GLOCAL

La victoire réjouissante des socialistes français

Pour avoir choisi, par un opportunisme criant, de jouer la même carte que Jospin, Fabius se retrouve dans les cordes. Le parti sort renforcé et grandi de cette épreuve risquée. Y compris en Suisse.

Bel exercice de démocratie que celui administré par les socialistes français avec leur référendum interne sur la constitution européenne. C’est bon pour leur image autant que pour la réputation d’une démocratie directe à laquelle les Français sont peu habitués.

Et l’importance de la participation ne fait que mettre en évidence la faiblesse de notre chère démocratie directe helvétique qui à force d’imposer des consultations populaires sur tout et son contraire offre aux citoyens une parodie de démocratie, ainsi qu’on a pu le constater lors des votations du 28 novembre dernier.

Des socialistes français largement favorables à la construction européenne, voilà une réalité qui, depuis le départ de Mitterrand et Delors, était soigneusement cachée. Les années Jospin n’ont pas été – c’est le moins qu’on puisse dire! – marquée du sceau européen tant le premier ministre socialiste était obnubilé par sa candidature à l’Elysée et ne se voyait d’autre avenir qu’hexagonal.

Pour avoir choisi, par un opportunisme criant, de jouer la même carte que Jospin, Fabius se retrouve aujourd’hui sinon k. o. du moins dans les cordes. Et c’est heureux, car depuis son passage au pouvoir il y a vingt ans, il n’a cessé de prendre ses concitoyens pour des demeurés, notamment dans l’affaire du sang contaminé.

Ayant pris le risque de diviser durablement, voire de faire éclater, le parti socialiste sur la question européenne en avançant des arguments qui sonnaient faux tant son virage vers la gauche antilibérale paraissait risible et peu convaincant, il y a peu de chances que l’ex plus jeune premier ministre parvienne à rétablir sa position pour l’échéance 2007. Et surtout qu’il parvienne à convaincre les non socialistes du sérieux de sa candidature.

Mais Fabius éliminé, Hollande ne reste pas seul! Il devra compter avec les Strauss-Kahn, Lang, Aubry, etc. Et surtout avec Jospin à qui les sondages, par leurs classements flatteurs, rendent la perspective d’un come back de plus en plus irrésistible.

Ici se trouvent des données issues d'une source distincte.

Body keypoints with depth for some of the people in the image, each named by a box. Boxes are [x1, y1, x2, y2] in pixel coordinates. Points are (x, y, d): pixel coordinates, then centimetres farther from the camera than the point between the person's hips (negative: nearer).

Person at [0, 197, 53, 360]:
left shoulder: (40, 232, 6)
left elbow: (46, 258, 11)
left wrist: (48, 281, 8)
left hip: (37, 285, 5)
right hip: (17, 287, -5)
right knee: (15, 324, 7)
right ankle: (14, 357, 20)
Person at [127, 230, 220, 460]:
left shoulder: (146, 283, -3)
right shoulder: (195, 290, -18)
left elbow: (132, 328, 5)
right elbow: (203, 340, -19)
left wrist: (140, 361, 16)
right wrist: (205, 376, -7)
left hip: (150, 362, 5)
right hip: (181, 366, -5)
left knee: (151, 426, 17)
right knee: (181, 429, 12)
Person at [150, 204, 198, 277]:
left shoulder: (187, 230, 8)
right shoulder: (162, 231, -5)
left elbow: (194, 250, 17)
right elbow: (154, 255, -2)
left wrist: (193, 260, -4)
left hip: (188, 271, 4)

Le parti socialiste sort renforcé et grandi de cette épreuve risquée. Son adhésion à la constitution européenne va renforcer le processus de construction et d’élargissement. Mais il faut espérer que forts du vote des militants, les dirigeants pensent aussi à l’approfondissement du volet social européen.

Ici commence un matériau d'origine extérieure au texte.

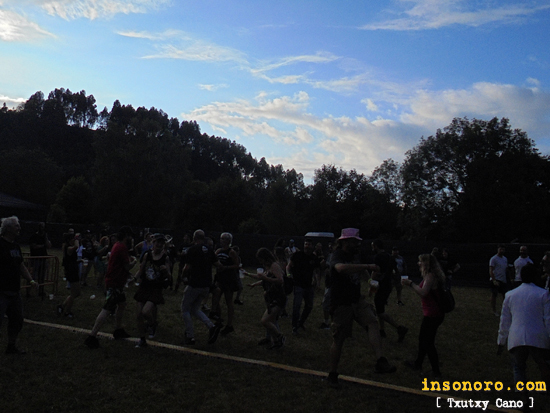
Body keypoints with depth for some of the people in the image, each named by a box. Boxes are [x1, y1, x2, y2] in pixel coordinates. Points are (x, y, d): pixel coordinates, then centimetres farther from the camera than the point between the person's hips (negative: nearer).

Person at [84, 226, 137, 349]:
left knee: (122, 304, 23)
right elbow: (127, 267, -16)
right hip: (114, 283, -11)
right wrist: (134, 261, 1)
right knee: (107, 310, -12)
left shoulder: (118, 246, 13)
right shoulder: (122, 247, -18)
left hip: (116, 282, 11)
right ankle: (92, 337, -12)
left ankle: (118, 330, 34)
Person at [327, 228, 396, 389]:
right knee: (338, 339, 1)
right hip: (341, 303, -6)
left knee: (373, 322, -20)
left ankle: (381, 361, -31)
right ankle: (332, 375, 17)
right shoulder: (337, 256, -16)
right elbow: (341, 268, -42)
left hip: (357, 299, 7)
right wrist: (367, 266, -38)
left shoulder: (354, 254, 10)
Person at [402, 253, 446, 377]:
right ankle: (418, 363, 35)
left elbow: (423, 292, -30)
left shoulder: (430, 276, -20)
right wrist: (412, 284, 11)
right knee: (423, 338, 21)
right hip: (435, 313, 10)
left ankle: (436, 370, 8)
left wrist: (410, 283, -23)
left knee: (428, 342, -1)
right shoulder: (432, 275, 10)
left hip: (432, 315, -10)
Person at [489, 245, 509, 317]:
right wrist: (494, 280, -23)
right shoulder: (493, 259, -10)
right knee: (494, 295, 0)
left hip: (503, 279, 7)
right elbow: (491, 271, -15)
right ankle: (493, 310, 10)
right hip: (496, 280, -7)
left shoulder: (505, 259, 12)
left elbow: (506, 269, 20)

Que la gauche souverainiste, réactionnaire et conservatrice ait été clairement battue n’implique pas qu’elle se trompe dans toutes ses analyses: le vote des militants socialistes français ressemble plus à un oui à la construction de l’Europe qu’à une approbation à l’Europe droitière de José Manuel Barroso.

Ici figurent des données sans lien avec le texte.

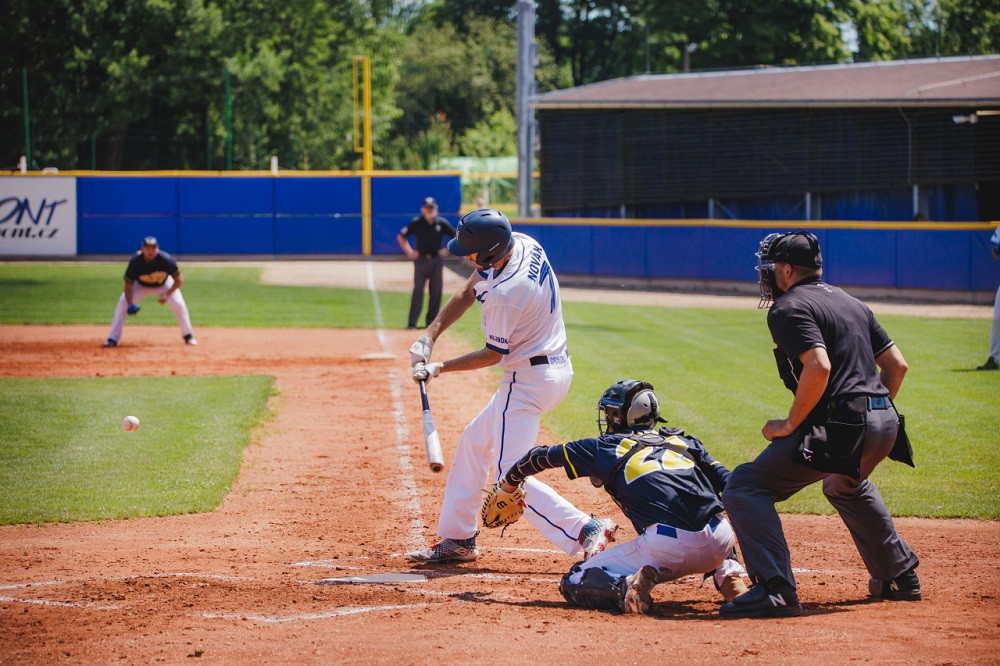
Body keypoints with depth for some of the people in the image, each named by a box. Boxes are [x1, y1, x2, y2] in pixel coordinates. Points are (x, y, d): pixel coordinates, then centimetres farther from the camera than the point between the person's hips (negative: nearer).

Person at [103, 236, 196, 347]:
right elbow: (128, 285, -24)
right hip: (141, 286, 0)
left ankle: (188, 335, 5)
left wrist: (167, 295, -34)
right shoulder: (135, 262, -33)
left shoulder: (166, 260, -33)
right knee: (123, 303, -18)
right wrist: (130, 304, -39)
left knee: (178, 304, -18)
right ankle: (113, 339, -10)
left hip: (164, 284, 0)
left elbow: (179, 280, -22)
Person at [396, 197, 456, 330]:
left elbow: (457, 237, 14)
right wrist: (409, 252, 2)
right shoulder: (416, 223, 1)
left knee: (436, 291, 3)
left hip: (437, 260, 2)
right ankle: (412, 322, -6)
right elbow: (400, 237, 9)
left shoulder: (442, 223, 4)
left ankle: (432, 319, 12)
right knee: (418, 291, -5)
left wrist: (447, 250, 6)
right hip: (421, 261, -2)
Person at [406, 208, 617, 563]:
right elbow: (466, 294, 6)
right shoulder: (522, 243, -3)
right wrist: (429, 336, -2)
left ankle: (585, 530, -18)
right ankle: (457, 540, 28)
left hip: (529, 381, -10)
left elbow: (494, 355, -14)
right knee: (473, 442, 21)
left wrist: (440, 368, -3)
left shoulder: (504, 294, -29)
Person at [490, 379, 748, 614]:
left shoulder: (605, 447, 18)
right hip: (720, 544, 4)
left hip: (667, 547, -4)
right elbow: (727, 482, 17)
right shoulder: (682, 440, 24)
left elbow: (541, 456, 29)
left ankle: (626, 587, -19)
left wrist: (509, 483, 48)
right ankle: (728, 575, 13)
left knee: (574, 584, 12)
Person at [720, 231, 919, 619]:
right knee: (845, 486, 40)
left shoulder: (789, 307, -6)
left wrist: (789, 426, -13)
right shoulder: (851, 303, 21)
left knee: (745, 486, -7)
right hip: (886, 425, 9)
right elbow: (896, 364, 19)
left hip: (839, 427, -9)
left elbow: (818, 367, -21)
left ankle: (775, 590, -22)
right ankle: (899, 576, 42)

Cette victoire de l’idéal sur la politique politicienne vient au bon moment, alors que la crise ukrainienne prouve une fois de plus la nécessité pour l’Union européenne d’avoir une politique étrangère et de défense forte et dynamique. Pour les partis socialistes européens, elle permettra – qui sait? il est toujours bon d’espérer! – de remettre à plat quelques options fondamentales. Comme par exemple, les divergences trop visibles pour ne pas faire désordre entre socialistes britanniques, allemands et français. Ou la dérive grecque, avec la colossale escroquerie commise par l’ancien gouvernement socialiste de Simitis et Papandreou au détriment des règles européennes.

Ou encore le curieux soutien apporté par les socialistes européens au régime Iliescu en Roumanie, un régime corrompu jusqu’à la moelle.

De surcroît, au sein même du parti socialiste suisse, la victoire de Hollande sur les Fabius, Emmanuelli et autre Montebourg, va rabattre le caquet des antieuropéens de tout poil qui, depuis quelques semaines, commençaient à nous jouer des sérénades blochériennes. On ne va pas bouder une bonne nouvelle dans un domaine où elles sont si rares!